Your goal – Return every line of the items below that contains the word "trees", and treat uppercase and lowercase as different.

--- Input rows ---

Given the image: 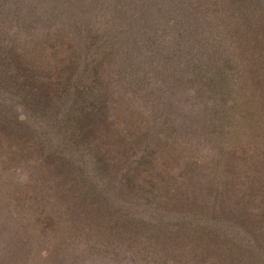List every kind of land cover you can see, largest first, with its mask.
Here are the masks:
<instances>
[{
  "label": "trees",
  "instance_id": "1",
  "mask_svg": "<svg viewBox=\"0 0 264 264\" xmlns=\"http://www.w3.org/2000/svg\"><path fill=\"white\" fill-rule=\"evenodd\" d=\"M0 114V264H264V0H0Z\"/></svg>",
  "mask_w": 264,
  "mask_h": 264
},
{
  "label": "rangeland",
  "instance_id": "2",
  "mask_svg": "<svg viewBox=\"0 0 264 264\" xmlns=\"http://www.w3.org/2000/svg\"><path fill=\"white\" fill-rule=\"evenodd\" d=\"M59 56L61 55H54L53 57ZM19 79L20 81L18 82H23V84L26 83L25 74L23 76L21 75ZM34 83L37 86L36 91L39 93L34 97L38 98L40 102V98L43 94L53 91L51 85H47L48 82L40 78L34 79ZM8 122L10 123V118H3L0 114V201L2 199L7 203L4 211L11 213L12 208H17V211H21L19 208L23 209L25 207L24 203L28 201L29 195L32 196L31 203L33 202L34 205L36 204V186L31 185V180L42 175L48 165L46 163L47 161L42 163L38 159L35 160L33 156L34 153L25 155L20 153L21 141L19 135H17L14 130H10ZM109 132L112 136H116L120 140H125L126 136L123 135L121 130L117 127L109 128ZM136 135L137 134L133 136L132 143H135ZM57 234L56 240H53V236L49 233L45 237L43 236V247H45L47 243L48 246L51 244L58 247L60 232ZM65 234L73 237L69 232ZM79 239L81 241H76L74 251L75 253L77 251L83 254V249L86 248L85 245H87L89 241L83 237ZM56 257H59V254ZM46 261L48 262V260Z\"/></svg>",
  "mask_w": 264,
  "mask_h": 264
}]
</instances>
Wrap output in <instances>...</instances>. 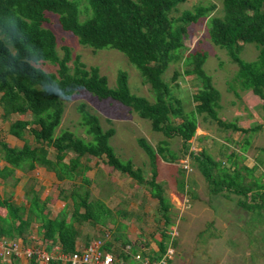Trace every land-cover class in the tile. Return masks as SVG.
Instances as JSON below:
<instances>
[{
  "label": "trees",
  "instance_id": "trees-1",
  "mask_svg": "<svg viewBox=\"0 0 264 264\" xmlns=\"http://www.w3.org/2000/svg\"><path fill=\"white\" fill-rule=\"evenodd\" d=\"M82 1L0 0L2 119L10 121L14 115L29 117L12 121L9 127L10 135L24 143L22 147H11L0 137V161L7 164L0 167V181L7 184L10 178L15 179L17 170L27 174L42 166L54 173L58 182L73 183L69 192L60 189L59 199L65 207L56 217L50 213V199L42 200L34 185L26 188V201L20 205L0 195V210L8 212L5 217L0 216V239L27 241L32 225H37L38 238L48 248L60 245L65 254H72L78 250L77 242L83 235L84 225L106 227L112 211L102 201L90 199L91 181L86 173L93 159L146 186L159 201V212L168 227L172 206L157 180L159 157L167 163L189 158L205 177L213 196L225 191L236 192L243 197L240 203L244 209H263L264 182L258 180L247 186L241 182L239 171L231 173L229 167H220L206 151H191V141L200 125L198 115L217 122L222 130L244 136L251 137L262 127L256 124L243 128L220 118L221 93L204 70L207 53L197 51L184 56L189 26L209 18L217 5L199 4L180 12V6L187 0H85L91 9L89 17L82 21ZM49 12L59 16L63 30L75 35L80 44L96 50L112 48L125 54L150 84L155 100L151 102L133 94L125 71L118 73L116 87L111 88L99 67H88L79 57L73 59L68 46L63 47L60 55L55 34L43 27ZM209 35L215 45L227 50L238 66L236 82L240 89L257 96L264 112V0H223V14L210 19ZM244 44H256L259 52L256 61L246 62L240 57ZM181 59L183 74L194 77L198 87L191 113L186 112L181 99L174 97L164 77L168 67ZM41 63L53 65L56 71H45L39 67ZM178 76L176 72L174 79ZM230 89L240 97L233 87ZM80 91L100 100L118 101L149 120L154 132L163 134L165 139L156 149L146 139H138L149 159L150 179L132 161L124 162L118 157L111 145L115 129L103 130L99 117L84 105L79 110L92 139L70 130L57 133L64 112L62 101L70 100ZM173 138L181 140L180 153L170 147L169 140ZM237 164L233 162L234 166ZM177 188L180 193L188 192L184 175L178 180ZM161 234L158 257L166 252L169 240L167 229ZM107 242L105 249L110 251L111 245Z\"/></svg>",
  "mask_w": 264,
  "mask_h": 264
},
{
  "label": "rangeland",
  "instance_id": "rangeland-1",
  "mask_svg": "<svg viewBox=\"0 0 264 264\" xmlns=\"http://www.w3.org/2000/svg\"><path fill=\"white\" fill-rule=\"evenodd\" d=\"M210 3H215L217 10L209 18L201 19L199 22L189 26V35L185 41L186 46L183 52L184 56L190 52L197 51L207 53L208 57L204 64V70L212 77L214 86L221 93V107L218 110L220 118L244 128H249L256 124L262 127L259 131L252 134L251 137L250 135L244 136L232 130H222L217 122L198 115L197 118L200 125L195 137L191 141V151L197 153L202 150L206 151L222 168L230 167L231 159L228 157L236 155L237 158L233 157V159L238 163L237 166L244 171L245 175L246 170L244 167L250 160L239 157L242 155L240 152L241 148L246 145L247 141H249L250 148L256 146L264 148V112L261 109L262 101L254 98L253 96L255 95L250 91L240 89L239 83L236 82L238 66L232 62L226 49L215 45L210 39V19L223 14V0H187L186 3L180 6V12L185 9H193L199 4L208 5ZM88 5L85 0L80 3V18L82 21H85L90 15L91 8L89 9ZM43 27L51 30L55 34L60 55H63V47L68 46L71 49L73 59L79 57L88 67H99L101 73L108 78L111 88L116 87L118 73L125 71L129 76V86L133 94L145 97L151 102L155 100L150 84L144 81L138 69L129 61L125 54L112 48L96 50L80 44L75 35L63 30L59 16L50 12L46 13V21ZM243 46L240 57L246 62L256 61L259 54L256 44H244ZM39 67L47 72L53 73L56 71V68L48 63H41ZM176 72L179 73V76L174 79ZM183 72L184 66L183 60L181 59L173 62L168 67L164 77L170 85L174 97L181 99L185 105L186 112L191 113L195 106L193 95L198 91V87L194 77H187ZM230 87H233L239 93L240 97L236 96ZM62 103L64 112L57 133H60L62 130H70L87 140L92 139L87 134V128L82 121L79 110L81 105H84L86 110L99 117L103 130H108L109 128L115 129V135L111 139V145L114 147L118 157L124 162L132 161L137 168L143 170L147 179L151 178L149 159L145 151L139 146L138 139H146L156 149L159 142L164 140L165 137L163 134L156 133L152 130L149 120L142 119L131 108L118 101L113 99L100 100L85 91L74 94L70 100H63ZM17 119H29V117L14 115L10 121H4L2 119V109L0 108V137L4 140L6 138L9 139V144L11 145L16 144L15 146L21 147L24 143L9 133L10 123ZM169 141L171 149L180 153L179 151L182 146L181 140L179 138H173ZM51 151L53 152V148H51ZM254 155L256 154L250 151L245 154V156L250 157ZM185 159L187 158L182 157L177 162L166 165V170L162 171L159 175L161 179L166 181L163 184L165 191L168 194L178 195L181 199V204L174 211L175 216L173 218L174 226L177 227L178 233L180 229L182 230L186 212H200L197 209L199 203L196 201L200 195L204 199V207L212 208V212H220L215 205V200L217 199L209 193L208 184L204 181L201 183L195 178V176H199V178L203 176L199 169L195 165H192L189 158L188 160L192 170L188 171L184 169L183 160ZM100 170H102V167H100ZM87 174L91 182L94 181L95 185L91 187L94 193L98 191L96 182L99 183V180L103 176L107 178H118L121 184H125L122 185V190H119V193L131 188V192L134 194L131 208L133 210L137 209L141 198L140 192H142L145 186L138 185L137 187L134 180L127 179L126 176L114 171L109 166L105 167V172L96 170L95 172L89 171ZM182 175L188 181L186 189L188 192L186 194L180 193L177 190V183ZM31 176L28 183L30 185L34 184L41 195L48 196L50 201L55 200L57 197L59 199L61 188H65L69 192L73 184L69 181L65 183L58 182L54 173L49 172L45 167L43 170L41 169V171L35 172ZM261 181L264 182L263 180ZM230 197H233V194H230ZM129 205L130 203L126 204L127 208ZM223 207L229 212H243L242 208L236 209L235 203L229 201H226V206L223 205ZM233 207H235L234 210ZM249 212H264V208ZM263 221L264 218L262 219ZM82 231L84 234L88 233L91 235V242L103 237L104 234L89 224L84 225ZM217 233L218 231L215 228L209 227L201 234V240L196 250L184 249V251L188 255L194 254L201 260L203 259V264H220L222 260L229 261L227 264H264V229L256 234L259 238L253 239L254 241H252L249 248H244L241 244L239 245L235 242L226 243L224 246L220 245L221 248L216 247L217 243L215 244L211 237L216 236ZM174 246L176 247V244ZM175 253L174 259L177 261L185 257L183 250L175 249Z\"/></svg>",
  "mask_w": 264,
  "mask_h": 264
},
{
  "label": "crops",
  "instance_id": "crops-1",
  "mask_svg": "<svg viewBox=\"0 0 264 264\" xmlns=\"http://www.w3.org/2000/svg\"><path fill=\"white\" fill-rule=\"evenodd\" d=\"M251 92V91H250ZM252 93V92H251ZM253 94V93H252ZM254 95V94H253ZM256 99L257 96H253ZM222 99V96H221ZM262 104V103H261ZM221 105V101H220ZM244 128V127H243ZM9 144V139L6 138L5 140ZM11 147H18L15 145L9 144ZM21 146V145H19ZM22 147V146H21ZM245 147V146H244ZM241 148V156L242 159L250 160L248 164L244 167L246 170V174L244 175V171L239 168L237 165L234 166L233 157L237 158V156L232 155L228 158L231 159V166L229 167V171L231 173H236L237 171L241 174V182L245 185L254 184L256 181H264V148L263 147H253L250 148V145ZM253 149V150H252ZM252 150V151H251ZM255 153L256 155L250 157L245 156L247 152ZM246 157V158H245ZM102 163V164H101ZM7 164L4 161H0V167H4ZM158 165V173L161 174L162 171L166 170V165H170V163H166L160 157L157 160ZM90 172L101 171L105 172V165L102 161L93 159V161L89 164ZM102 167V170H100ZM44 167L38 166L34 171L30 173H23L20 170L16 171L15 179L10 178L7 184H4L0 181V195L2 197H6L11 199L16 204L20 205L24 203L25 200V192L26 188L30 186L28 183L31 175H34L35 172L43 170ZM46 169V168H45ZM88 171V172H89ZM256 173V174H255ZM158 175V182L162 185L166 182L161 179ZM88 179L91 181L88 174L86 175ZM203 176V175H202ZM28 177V178H27ZM127 177V176H126ZM199 182L203 183L204 181L206 184L205 177L199 178V176H195ZM129 180H133L132 178L127 177ZM135 181V180H134ZM188 182V181H187ZM262 182V181H261ZM137 187L138 184L135 181ZM98 185L97 193H94V190L91 189L94 186V181L91 182V185L88 188L91 191V200H100L102 201L112 212L111 219L109 218L106 227L97 226L96 229L101 231L102 234L108 228L112 232V237L108 240L107 243H110V251L121 258L129 259L131 255L137 252H141L145 256H149L151 258H158L159 255V243L161 241L162 232L167 229V233L169 235V240L167 243V248L171 242V233L174 230L177 232V236L173 238L172 245L173 248L183 250L184 258L180 260H175L174 257L171 260L170 264H203V259L196 257L194 254L188 255L184 249H191L196 250L198 248V243L201 240V234L203 231L208 229L209 227H213L218 231L216 236H212L216 247L224 246V244L229 242H235L236 244H241L244 248H249L252 241L259 238L256 236L262 229H264V212H249V210L244 209L241 206V197L236 192H222L220 194L214 195L216 203L215 205L219 209L220 212H212V208L204 207V199L199 196V199L196 201L199 203L198 210L200 212H186L183 221L182 230L180 229L178 233L177 227L174 226L173 218L175 216L176 209H178L179 205L181 204V199L178 195L175 194H168L166 192V196L169 198L171 203V224L169 227L167 226V221L159 212L160 204L157 199H154L149 192L148 188L144 187L142 192H140V200L139 205L136 210H133L132 207V198L134 194H132V189L129 188L126 191H122L119 193V190H122L121 182L118 178H107L105 176L99 180V183L96 182ZM32 185V184H31ZM34 185V184H33ZM144 186V185H139ZM188 186V185H187ZM195 186V185H194ZM209 186V184H208ZM164 187V186H163ZM36 191L37 187L34 185ZM209 189V188H208ZM130 192V193H129ZM210 193V189H209ZM230 194H233V197H230ZM251 194V193H249ZM41 195V193H40ZM42 200H48L49 197L46 195H41ZM130 200V201H129ZM195 201V202H196ZM226 201L235 203L236 209L242 208L243 212H229L228 210L224 209L223 205L226 206ZM63 203V204H62ZM127 208L126 204H129ZM228 205V204H227ZM232 206V205H231ZM65 207V203L58 199L50 201L49 208L51 210V215L56 217ZM233 207V210L235 209ZM202 210V211H201ZM253 211V210H252ZM6 209L0 210V216L5 217L7 215ZM177 226V225H176ZM108 231V230H107ZM38 229L37 225H32L30 232L26 235L27 237L30 236H37L38 237ZM91 235L88 233L83 232V235L79 237L77 242L78 249L86 248L91 240ZM178 238V239H177ZM254 239V240H253ZM174 240L176 241L174 243ZM176 244V247L174 246ZM225 248V247H222ZM174 249V250H175ZM176 255V253H175ZM174 255V256H175ZM160 257V256H159ZM220 264H227L229 261H220Z\"/></svg>",
  "mask_w": 264,
  "mask_h": 264
},
{
  "label": "built area",
  "instance_id": "built-area-1",
  "mask_svg": "<svg viewBox=\"0 0 264 264\" xmlns=\"http://www.w3.org/2000/svg\"><path fill=\"white\" fill-rule=\"evenodd\" d=\"M184 161V169L191 171L188 159ZM111 231H106L104 236L93 240L86 248L78 249L72 254H65L60 245L48 248L37 236L11 240L0 239V264H170L175 255L172 240L178 234L176 230L171 233V242L166 252L158 258L145 256L141 252L131 255V258L124 259L105 249V244L110 240Z\"/></svg>",
  "mask_w": 264,
  "mask_h": 264
}]
</instances>
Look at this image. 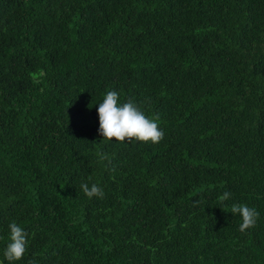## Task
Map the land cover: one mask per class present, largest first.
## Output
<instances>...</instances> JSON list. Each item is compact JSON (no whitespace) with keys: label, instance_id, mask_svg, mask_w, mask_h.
<instances>
[{"label":"trees","instance_id":"trees-1","mask_svg":"<svg viewBox=\"0 0 264 264\" xmlns=\"http://www.w3.org/2000/svg\"><path fill=\"white\" fill-rule=\"evenodd\" d=\"M109 90L164 138L104 140ZM13 221L11 264H264V0H0V264Z\"/></svg>","mask_w":264,"mask_h":264},{"label":"clouds","instance_id":"clouds-1","mask_svg":"<svg viewBox=\"0 0 264 264\" xmlns=\"http://www.w3.org/2000/svg\"><path fill=\"white\" fill-rule=\"evenodd\" d=\"M97 112L100 124L98 133L104 140L112 141L115 138V141L125 142L135 138L138 141H151L155 144L164 138V132L158 126V115L147 116L133 99H128L127 102L121 103L119 93L115 90L106 92L102 102L99 103ZM98 156L101 160H108V163L111 164L107 154L98 153ZM80 187L89 198L94 196L104 197V190L95 183L91 186L87 183H82ZM230 197L231 193L225 191L220 200L226 201ZM231 213H238L241 216L242 223L239 225L241 232L255 227L260 215L255 207H249L246 204H233ZM8 227L10 229V242L6 246L4 257L11 264V262L23 258L27 250L28 241L26 231L15 221L11 222ZM28 264H37V262L32 259Z\"/></svg>","mask_w":264,"mask_h":264}]
</instances>
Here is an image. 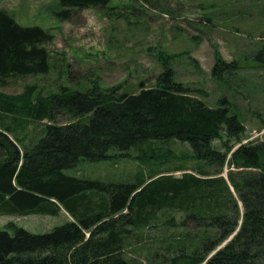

---

Finished exercise –
  "label": "trees",
  "label": "trees",
  "instance_id": "trees-1",
[{"label":"trees","instance_id":"trees-1","mask_svg":"<svg viewBox=\"0 0 264 264\" xmlns=\"http://www.w3.org/2000/svg\"><path fill=\"white\" fill-rule=\"evenodd\" d=\"M109 90L164 138L104 140ZM13 221L11 264H264V0H0V264Z\"/></svg>","mask_w":264,"mask_h":264},{"label":"clouds","instance_id":"clouds-1","mask_svg":"<svg viewBox=\"0 0 264 264\" xmlns=\"http://www.w3.org/2000/svg\"><path fill=\"white\" fill-rule=\"evenodd\" d=\"M97 112L100 124L98 133L104 140L112 141L115 138V141L125 142L135 138L138 141H151L155 144L164 138V132L158 126V115L147 116L133 99H128L127 102L121 103L119 93L115 90L106 92L102 102L99 103ZM98 156L101 160H108V163L111 164L107 154L98 153ZM80 187L89 198L94 196L104 197V190L95 183L91 186L87 183H82ZM230 197L231 193L225 191L220 200L226 201ZM231 213H238L241 216L242 223L239 225L241 232L255 227L260 215L255 207H249L246 204H233ZM8 227L10 229V242L6 246L4 257L11 264V262L23 258L27 250L28 241L26 231L15 221L11 222ZM28 264H37V262L32 259Z\"/></svg>","mask_w":264,"mask_h":264}]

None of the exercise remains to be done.